## [What is needed]
Please reproduce all the material below word for word, leaving out the pictures.

## [Task inputs]
● ● ●

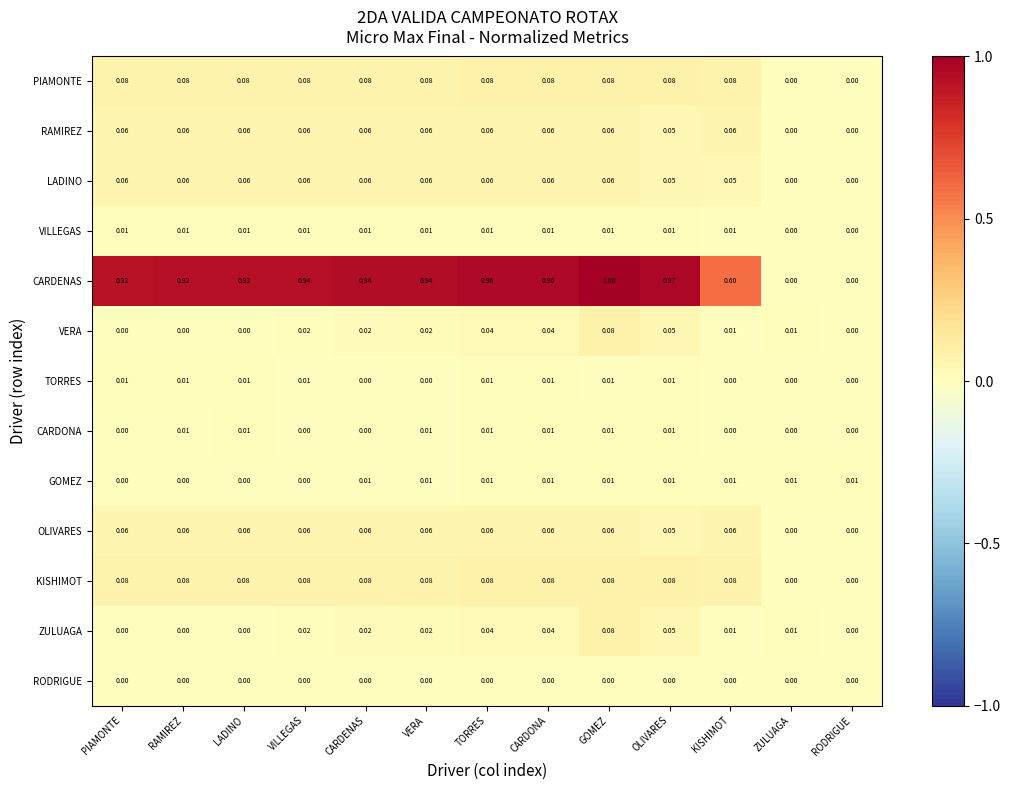

Which series changed the most between TORRES and ZULUAGA?

CARDENAS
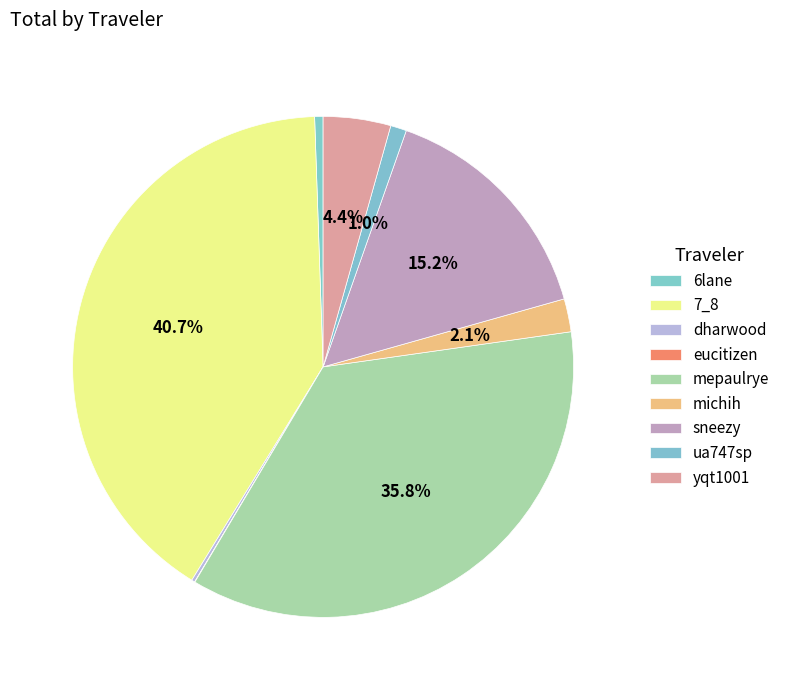

What percentage is the yqt1001 slice, to the nearest percent?

4%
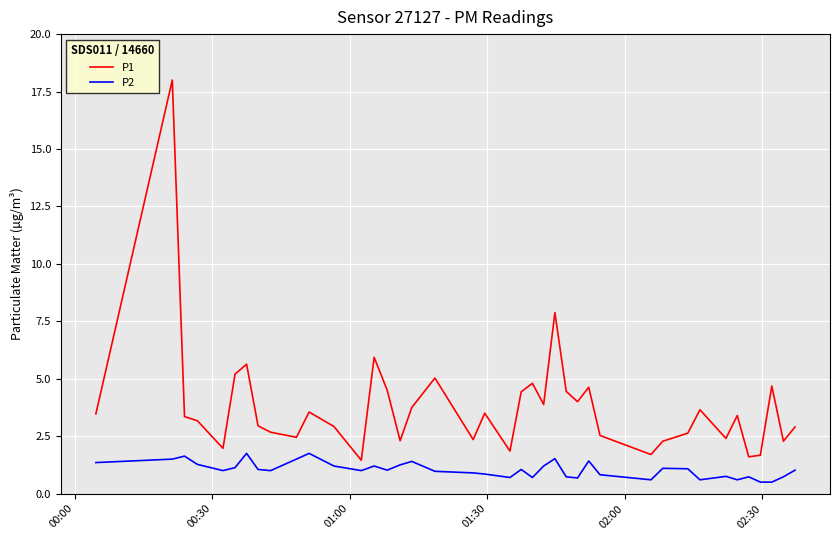

What is the average value of the P2 series?

1.0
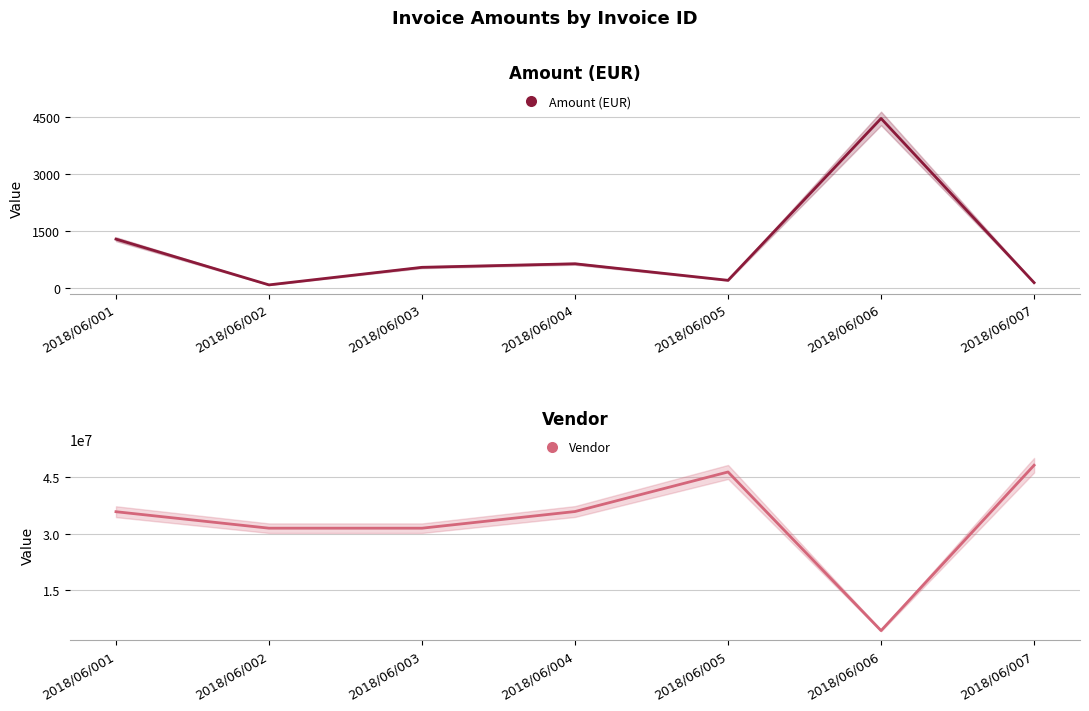

In Amount (EUR), how many points are higher than both neighbors (excluding endpoints)?

2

● ● ●

## [Solution below]
Which series changed the most between TORRES and ZULUAGA?

CARDENAS

What percentage is the yqt1001 slice, to the nearest percent?

4%

What is the average value of the P2 series?

1.0

In Amount (EUR), how many points are higher than both neighbors (excluding endpoints)?

2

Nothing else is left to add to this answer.